Так и сделали. Однажды вечером съехались на заимку Филофея Демьяныча шубинцы, человек двадцать мужиков и молодых парней. Расселись кто где — на лавке вдоль передней стены, на скамейках и низком голбце, подле печки, а то и прямо на полу, поближе к выходу… Тут же были и два Корнеевых сына-погодка (Огородников впервые их видел) — девятнадцатилетний Федор, жилистый и высокий, похожий, как две капли, на деда своего филофея Демьяныча, и восемнадцатилетний Василий, Варин близнец, ростом пониже старшего брата, но сбитый покрепче и пошире в плечах. Братья стояли у двери, подпирая плечами косяки, как часовые, и не спускали глаз с Огородникова. Должно быть, наслышаны были о нем, а может, знали или догадывались о том, что вскоре быть им шуряками…
Время было позднее. И Корней запалил семилинейку, убрав нагар с фитиля, надел «пузырь» и придвинул лампу поближе к Огородникову, сидевшему за столом, под божницей.
— Вот, мужики, какую светлую жизнь я вам устроил, — пошутил Корней, чувствуя торжественность момента и в то же время испытывая неловкость от непривычки быть в центре внимания. Поэтому и суетился излишне, хватаясь то за одно, то за другое, что было ему несвойственно, и говорил больше обычного — хозяин как-никак должен, стало быть, развлекать… У него даже лоб вспотел от старания. И он облегченно вздохнул, когда поднялся Огородников и, опершись одной рукой о столешницу, начал говорить.

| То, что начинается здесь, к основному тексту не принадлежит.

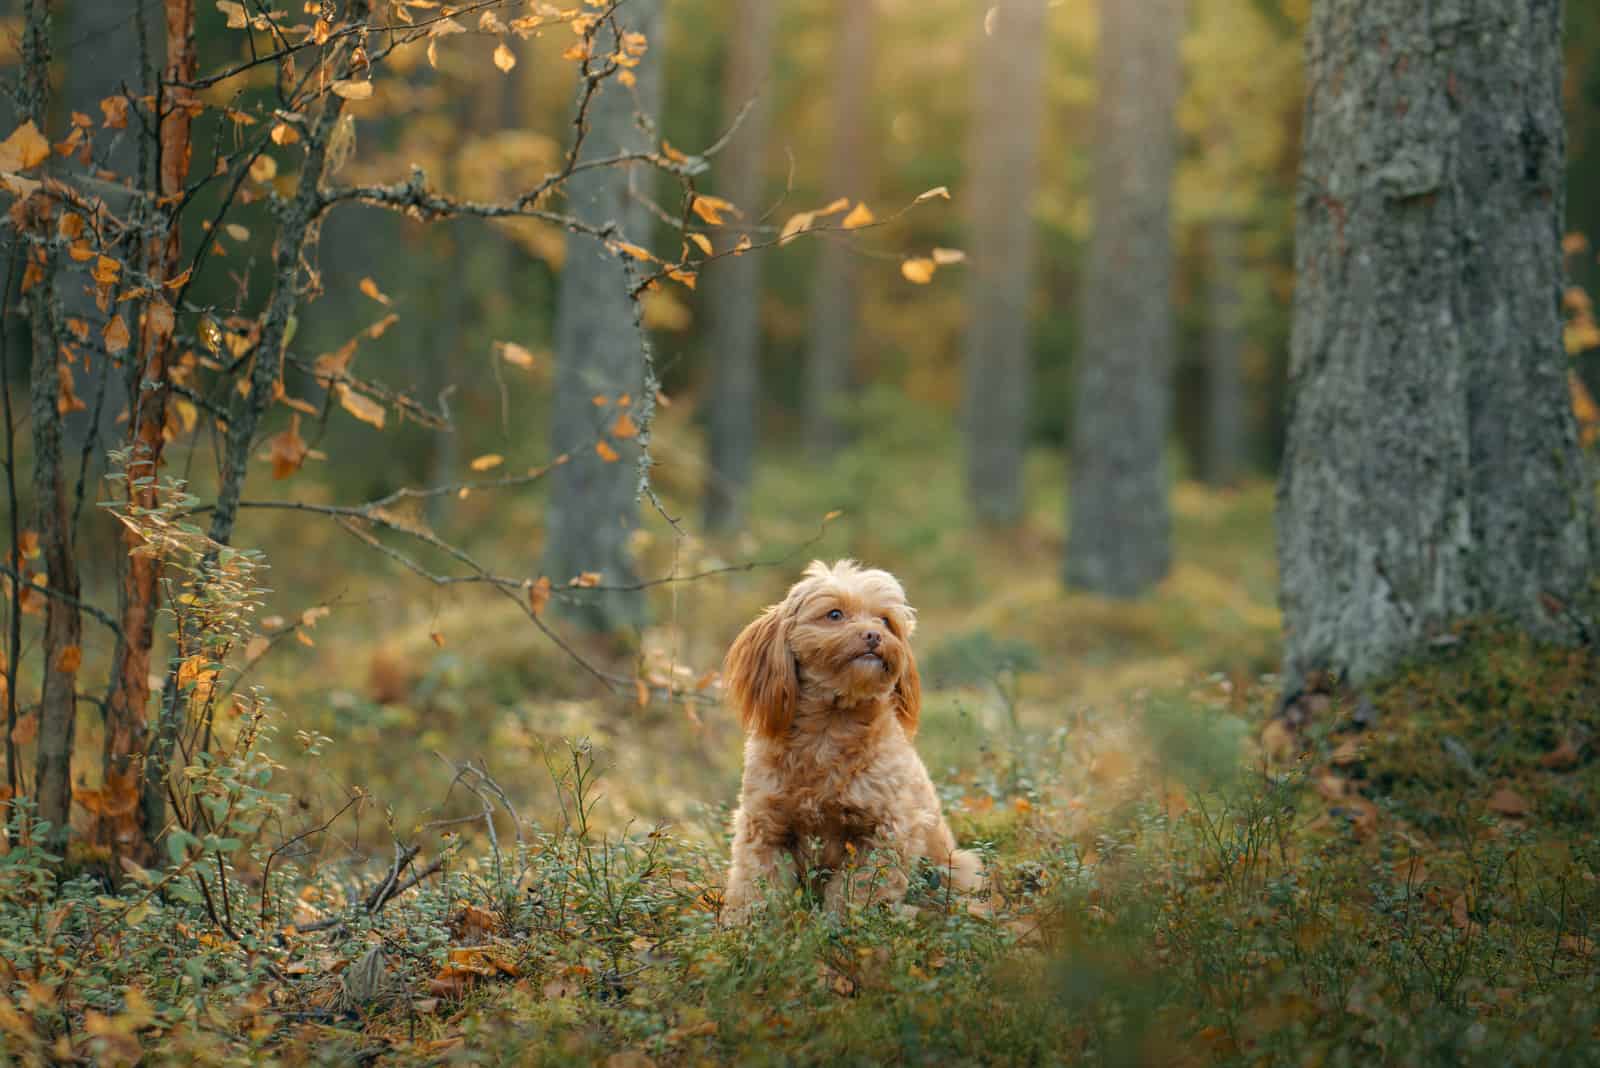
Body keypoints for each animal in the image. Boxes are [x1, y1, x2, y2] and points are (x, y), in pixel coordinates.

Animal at [720, 559, 979, 920]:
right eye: (834, 614)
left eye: (885, 620)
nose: (874, 635)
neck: (829, 729)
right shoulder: (765, 826)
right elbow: (755, 886)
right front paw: (747, 925)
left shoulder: (883, 831)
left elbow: (856, 892)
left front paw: (843, 927)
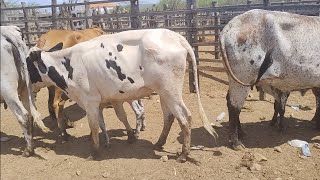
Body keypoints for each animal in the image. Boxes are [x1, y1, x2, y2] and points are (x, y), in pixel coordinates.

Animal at [26, 28, 218, 162]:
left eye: (26, 63)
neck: (67, 65)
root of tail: (175, 36)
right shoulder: (108, 99)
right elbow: (114, 119)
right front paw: (125, 137)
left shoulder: (89, 101)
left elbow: (94, 126)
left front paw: (94, 152)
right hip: (164, 92)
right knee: (169, 117)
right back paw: (159, 142)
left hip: (171, 91)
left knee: (185, 118)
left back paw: (184, 154)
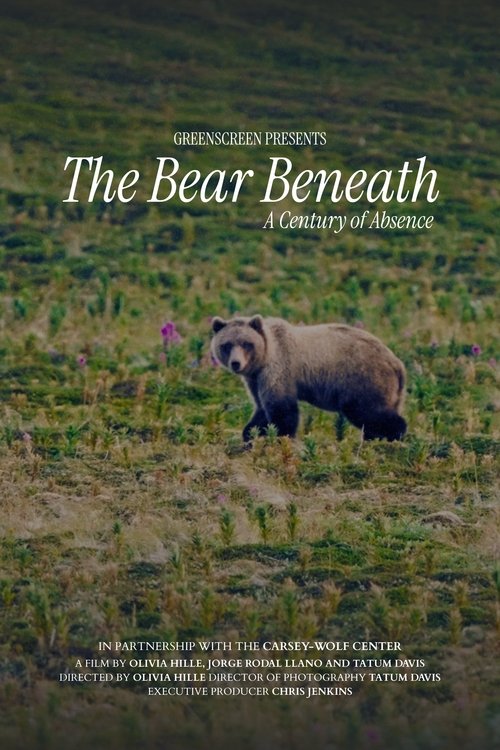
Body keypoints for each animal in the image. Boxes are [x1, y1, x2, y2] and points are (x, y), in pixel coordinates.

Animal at [211, 315, 407, 443]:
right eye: (226, 345)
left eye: (246, 343)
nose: (236, 363)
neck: (264, 358)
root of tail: (397, 364)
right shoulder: (255, 379)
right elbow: (261, 408)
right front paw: (250, 432)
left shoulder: (279, 369)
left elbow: (282, 409)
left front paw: (281, 436)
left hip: (363, 378)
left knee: (367, 410)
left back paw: (393, 434)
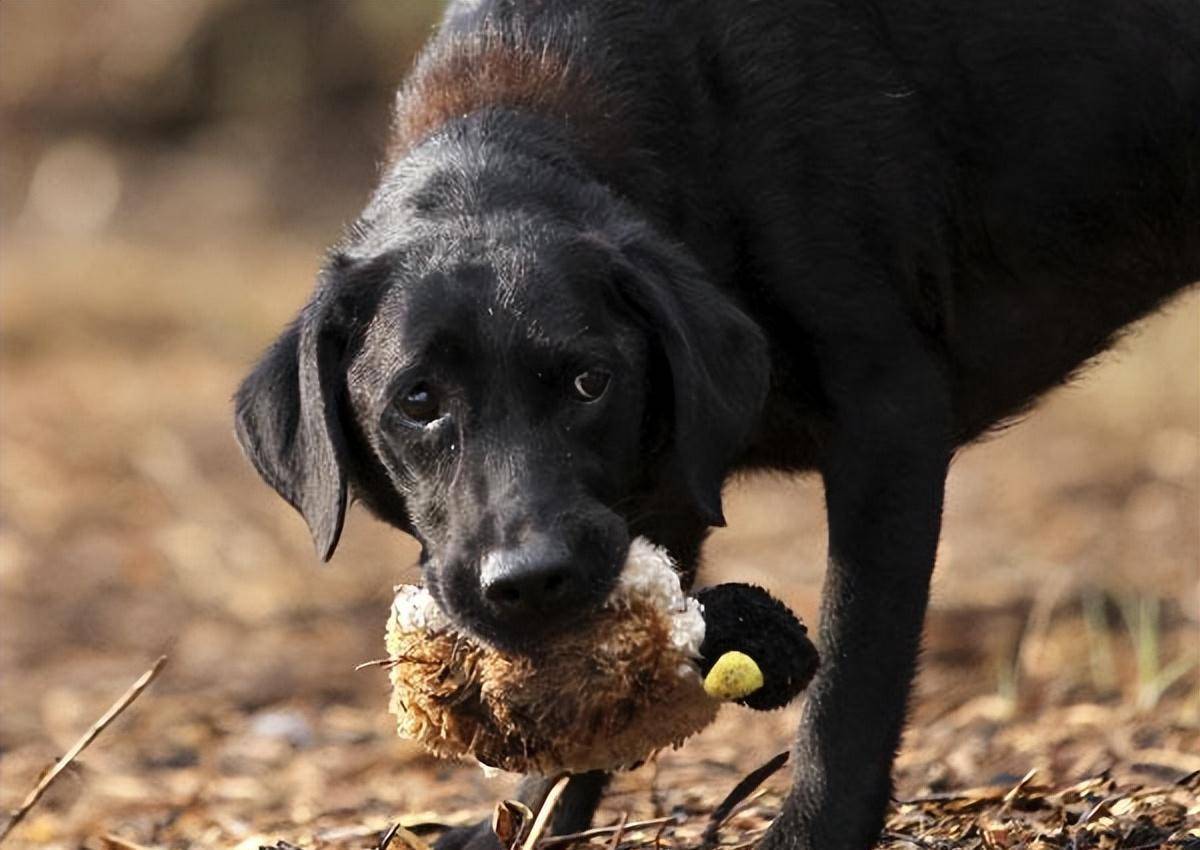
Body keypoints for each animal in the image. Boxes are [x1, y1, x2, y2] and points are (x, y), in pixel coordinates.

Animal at [236, 3, 1200, 845]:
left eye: (590, 382)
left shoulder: (891, 426)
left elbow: (851, 681)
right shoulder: (658, 495)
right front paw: (520, 824)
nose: (530, 580)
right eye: (418, 401)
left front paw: (810, 835)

— Это хорошо, товарищи, что вы собрались вместе. А собрались мы, сказать но правде, в самую трудную для Советской власти минуту. Скрывать этого незачем, потому как вы и сами все видите. Контрреволюция кое-где взяла верх. Чехословаки заняли многие сибирские города, в том числе и Бийск. В Горном Алтае бесчинствуют банды Сатунина, Кайгородова и прочих других карателей. Многие из вас уже на собственной шкуре испытали их руку. Но это только цветочки, а ягодки впереди. И если мы будем сидеть сложа руки, выжидаючи, доведется нам вкусить и всю горечь этих самых ягодок… Это я вам говорю от всей души. И от имени большевистского комитета, который хотя и перешел на нелегальное положение, но оружия не сложил, а продолжает готовиться к решающим боям. — Огородников обвел внимательным взглядом собравшихся тут мужиков и парней шубинских и продолжал ровным и твердым голосом, понимая, что многое нынче будет зависеть от его твердости и непоколебимой уверенности. А поговорить и посоветоваться с вами, товарищи, хотелось вот о чем… — Взял со стола газету, которую днем привез ему на заимку Корней. — Вот здесь объявление напечатано — насчет добровольного вступления в Сибирскую армию… Читали? — Мужики молчали. — Неужто не читали? — удивился Степан.